As 2016 begins, the recent public interest in hunting for royal burials shows no sign of abating. Hardly has the dust begun to settle on Richard III’s expensive new tomb in Leicester than work is starting on locating the resting place of another medieval monarch, Henry I (d. 1135), in Reading (like Richard III, Henry is also thought to be under a car park).
Meanwhile, the Church of England is stoutly refusing to allow DNA tests to be carried out on bones thought to be those of the “princes in the Tower“ who disappeared in 1483, and who may be buried in Westminster Abbey.
With the honorable exception of Alfred the Great (d. 899), whose bones were—disappointingly for some—probably not found in recent Winchester excavations, this interest has tended to concentrate on the kings of England after 1066 at the expense of earlier kings, kings of British kingdoms other than England and queens. That is probably typical of the wider public consciousness of—and interest in—the Middle Ages, but it’s not exactly representative of the period. So here are five remarkable royal burials that present puzzles worthy of attention—and that might help add just a little bit of diversity, too.

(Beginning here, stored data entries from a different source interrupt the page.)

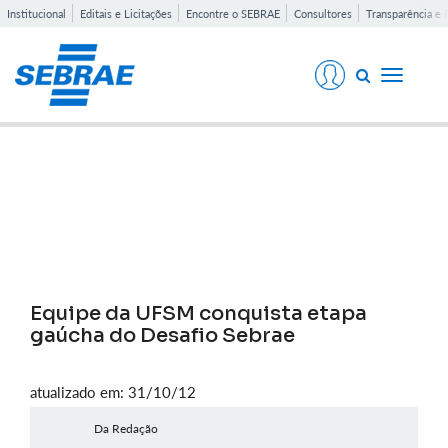
Institucional
Editais e Licitações
Encontre o SEBRAE
Consultores
Transparência e 
Toggle
navigati
Notícias
Equipe da UFSM conquista etapa
gaúcha do Desafio Sebrae
atualizado em: 31/10/12
Da Redação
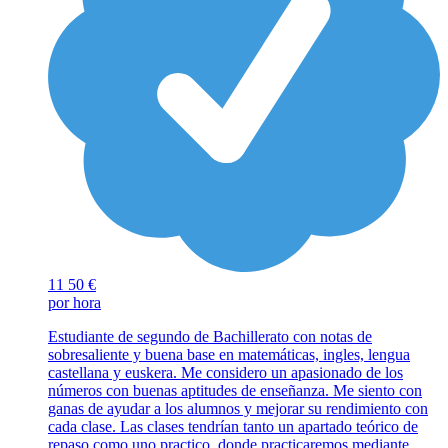
11
50 €
por hora
Estudiante de segundo de Bachillerato con notas de
sobresaliente y buena base en matemáticas, ingles, lengua
castellana y euskera. Me considero un apasionado de los
números con buenas aptitudes de enseñanza. Me siento con
ganas de ayudar a los alumnos y mejorar su rendimiento con
cada clase. Las clases tendrían tanto un apartado teórico de
repaso como uno practico, donde practicaremos mediante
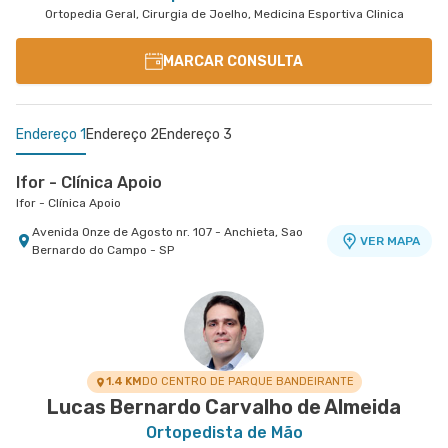
Ortopedia Geral, Cirurgia de Joelho, Medicina Esportiva Clinica
MARCAR CONSULTA
Endereço 1
Endereço 2
Endereço 3
Ifor - Clínica Apoio
Ifor - Clínica Apoio
Avenida Onze de Agosto nr. 107 - Anchieta, Sao
VER MAPA
Bernardo do Campo - SP
Centro Medico Domo Ifor - Unidade Domo
Centro Médico São Luiz São Caetano - Unidade
Hospital Ifor
Cerâmica
Hospital e Maternidade São Luiz São Caetano
Rua Jose Versolato nr. 101 Centro Médico Domo -
VER MAPA
Bloco A - Centro, Sao Bernardo do Campo - SP
Alameda Caulim nr. 115 1° Andar - Ceramica, Sao
VER MAPA
Caetano do Sul - SP
1.4 KM
DO CENTRO DE PARQUE BANDEIRANTE
Lucas Bernardo Carvalho de Almeida
Ortopedista de Mão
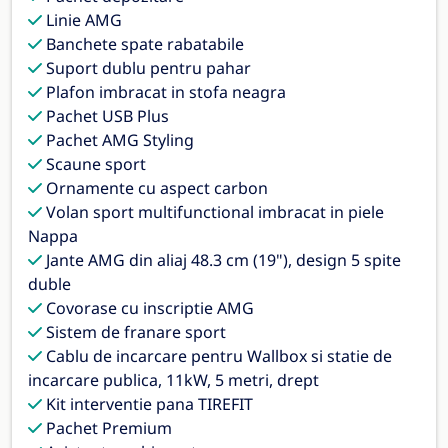
Linie AMG
Banchete spate rabatabile
Suport dublu pentru pahar
Plafon imbracat in stofa neagra
Pachet USB Plus
Pachet AMG Styling
Scaune sport
Ornamente cu aspect carbon
Volan sport multifunctional imbracat in piele
Nappa
Jante AMG din aliaj 48.3 cm (19"), design 5 spite
duble
Covorase cu inscriptie AMG
Sistem de franare sport
Cablu de incarcare pentru Wallbox si statie de
incarcare publica, 11kW, 5 metri, drept
Kit interventie pana TIREFIT
Pachet Premium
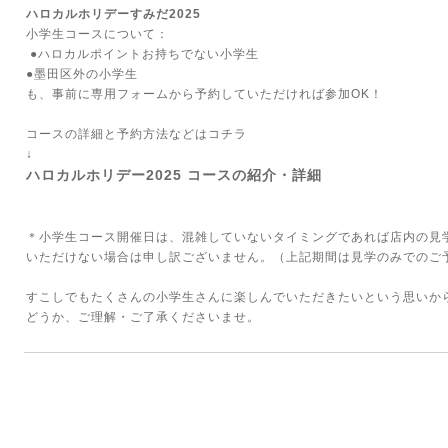
ハロカルホリデーすみだ2025
小学生コースについて：
●ハロカルポイントお持ちでない小学生
●墨田区外の小学生
も、事前に専用フォームから予約していただければ参加OK！
コースの詳細と予約方法などはコチラ
↓
ハロカルホリデー2025 コースの紹介・詳細
＊小学生コース開催日は、混雑していないタイミングであれば店内の見
いただけない場合は申し訳ございません。（上記期間は見学のみでのご
すこしでもたくさんの小学生さんに楽しんでいただきたいという思いか
どうか、ご理解・ご了承くださいませ。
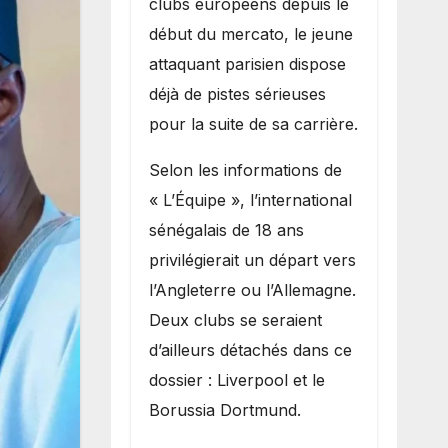
clubs européens depuis le
recruter Ibrahim
début du mercato, le jeune
Mbaye
attaquant parisien dispose
déjà de pistes sérieuses
pour la suite de sa carrière.
Selon les informations de
« L’Équipe », l’international
sénégalais de 18 ans
privilégierait un départ vers
l’Angleterre ou l’Allemagne.
Deux clubs se seraient
d’ailleurs détachés dans ce
dossier : Liverpool et le
Borussia Dortmund.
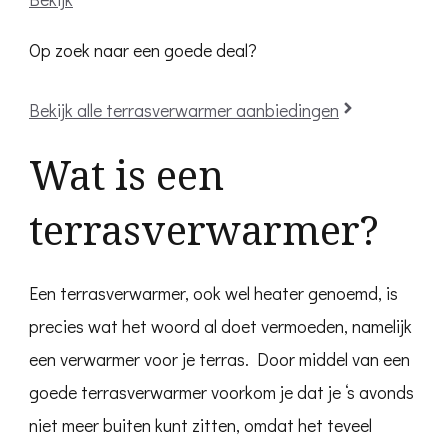
Op zoek naar een goede deal?
Bekijk alle terrasverwarmer aanbiedingen
Wat is een
terrasverwarmer?
Een terrasverwarmer, ook wel heater genoemd, is
precies wat het woord al doet vermoeden, namelijk
een verwarmer voor je terras. Door middel van een
goede terrasverwarmer voorkom je dat je ‘s avonds
niet meer buiten kunt zitten, omdat het teveel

1. Oswald of Northumbria (d. 642)
Oswald was a warlike leader of the northern kingdom of Northumbria, but adopted Christianity with all the zeal of the convert that he was. He so impressed the Irish missionary Aidan by his acts of charity that the latter seized his arm and exclaimed: “May this hand never perish!” Sure enough, it didn’t, remaining uncorrupted after Oswald’s death (or so the story goes).